The short sections read almost Brautigan-like in their individual shapes, like small accumulations that eventually make themselves into the size and shape of a book, something that even Richard Brautigan found daunting, and far easier to accomplish through such individual and nearly bite-sized sections (her collection of short fiction exists almost the same way). Interviewed about the memoir, and the movement from one genre to another, by Anne Condon (conduced September 29, 2008), Manguso responded by saying: "Some people ask me why I stopped writing poetry and started writing prose, as if only one can be practiced at once. Some people who have read my poems get indignant when I call my prose prose, as if prose is a pejorative term. What I am interested in is something outside genre: clear and sustained perception and communication, which requires extreme empathy, and in the end is a kind of love."
In the book itself, she even writes of the same kind of consideration, almost explaining her structure without talking about it, writing:

I don't know how to write a novel. I like to ask writers who write novels how they do it. How they write something longer than what can be held in the eye comfortably, at middle distance.

How can I stop thinking about the disease long enough to write about anything else? How can I stop thinking about everything else long enough that I can write about the disease?

My friend Isabel says, When you're writing even a short novel, with at least a couple of subplots, and God only knows how many characters, your brain holds the volume of it beyond the ability of your consciousness.

Of course.

This book, too, explains part of why you don't have to scratch too much surface to find death in quite a number of her poems. But wasn't it Brautigan's own daughter who said that You Can't Catch Death?

Our neighbor told us her mother had died just that week and that she was at the dump with some of the things from her mother's apartment. Alzheimer's, she whispered.

And my mother told our neighbor we were sorry, and that her mother, my grandmother, had had Alzheimer's, too.

Then the neighbor saw the pile of canes and walkers we'd just left on the ground, and looked at my mother, and indicated she understood how sad it was that my mother's mother had used those things until she couldn't walk anymore.

How sure our neighbor was that her suffering was the only kind of suffering.

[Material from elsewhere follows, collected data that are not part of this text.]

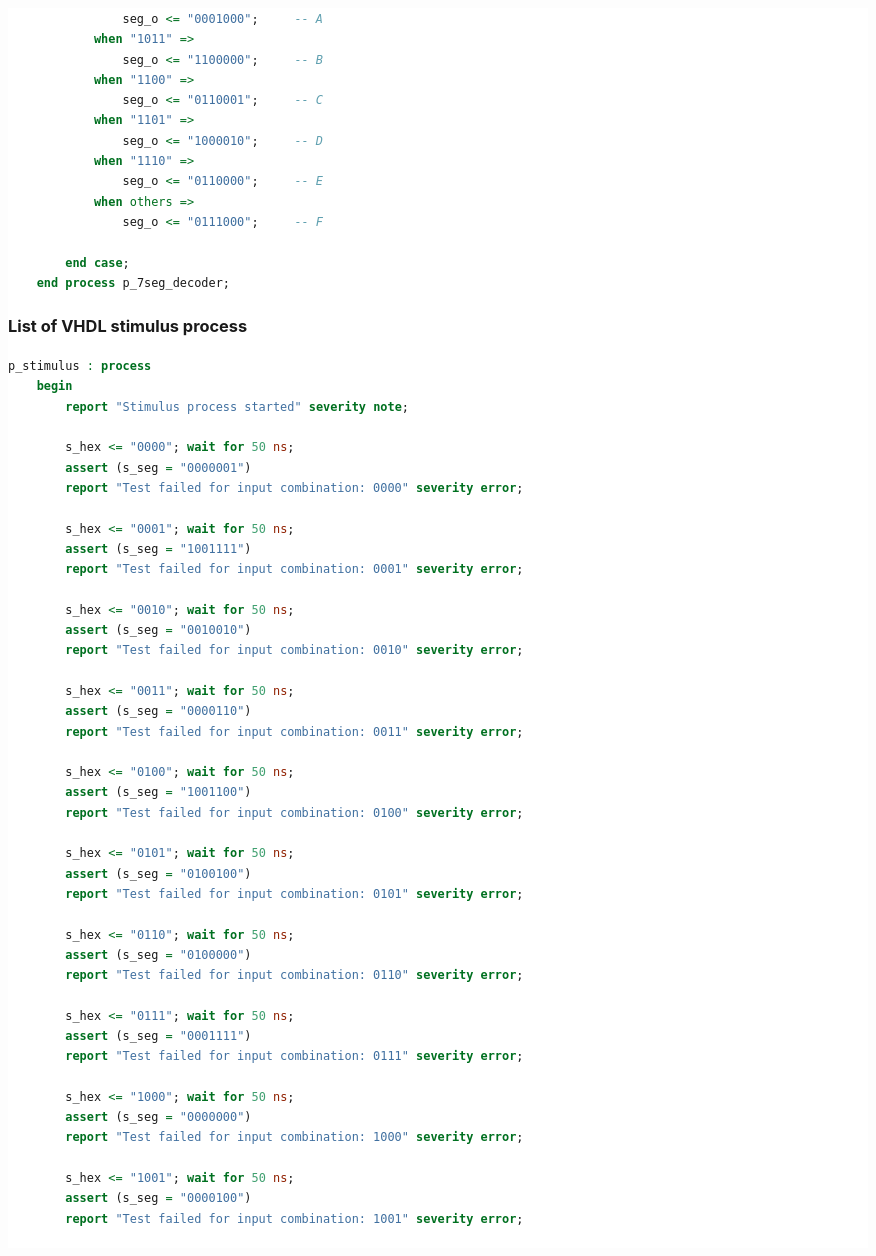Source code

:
 ```vhdl
                seg_o <= "0001000";     -- A
            when "1011" =>
                seg_o <= "1100000";     -- B
            when "1100" =>
                seg_o <= "0110001";     -- C
            when "1101" =>
                seg_o <= "1000010";     -- D
            when "1110" =>
                seg_o <= "0110000";     -- E
            when others =>
                seg_o <= "0111000";     -- F
                
        end case;
    end process p_7seg_decoder;
```

### List of VHDL stimulus process

```vhdl
p_stimulus : process
    begin
        report "Stimulus process started" severity note;

        s_hex <= "0000"; wait for 50 ns;
        assert (s_seg = "0000001")
        report "Test failed for input combination: 0000" severity error;
        
        s_hex <= "0001"; wait for 50 ns;
        assert (s_seg = "1001111")
        report "Test failed for input combination: 0001" severity error;
        
        s_hex <= "0010"; wait for 50 ns;
        assert (s_seg = "0010010")
        report "Test failed for input combination: 0010" severity error;
        
        s_hex <= "0011"; wait for 50 ns;
        assert (s_seg = "0000110")
        report "Test failed for input combination: 0011" severity error;
        
        s_hex <= "0100"; wait for 50 ns;
        assert (s_seg = "1001100")
        report "Test failed for input combination: 0100" severity error;
        
        s_hex <= "0101"; wait for 50 ns;
        assert (s_seg = "0100100")
        report "Test failed for input combination: 0101" severity error;
        
        s_hex <= "0110"; wait for 50 ns;
        assert (s_seg = "0100000")
        report "Test failed for input combination: 0110" severity error;
        
        s_hex <= "0111"; wait for 50 ns;
        assert (s_seg = "0001111")
        report "Test failed for input combination: 0111" severity error;
        
        s_hex <= "1000"; wait for 50 ns;
        assert (s_seg = "0000000")
        report "Test failed for input combination: 1000" severity error;
        
        s_hex <= "1001"; wait for 50 ns;
        assert (s_seg = "0000100")
        report "Test failed for input combination: 1001" severity error;
        
```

And how sure I was that mine was worse.

After watching my own mother's illness from the mid-1970s on, and watching whatever else I've seen anyone else go through (including whatever it is one calls one's own suffering), what amazes about Manguso's book is more than the sharp, clear writing and the astute commentary, and more than her refusal to wallow in any amount of self-pity; what amazes is just how aware and clear-headed she is of her own situation, especially through the passages when she claims she is neither. This is a remarkable mind that has produced a remarkable piece of writing, through everything else she has gone through. Listen to this passage, from just near the end of the book. Is this the lesson that Manguso, and then we, should take from everything she writes?

This is suffering's lesson: pay attention. The important part might come in a form you do not recognize.

You might not know to love it.

But to pay attention is to love everything.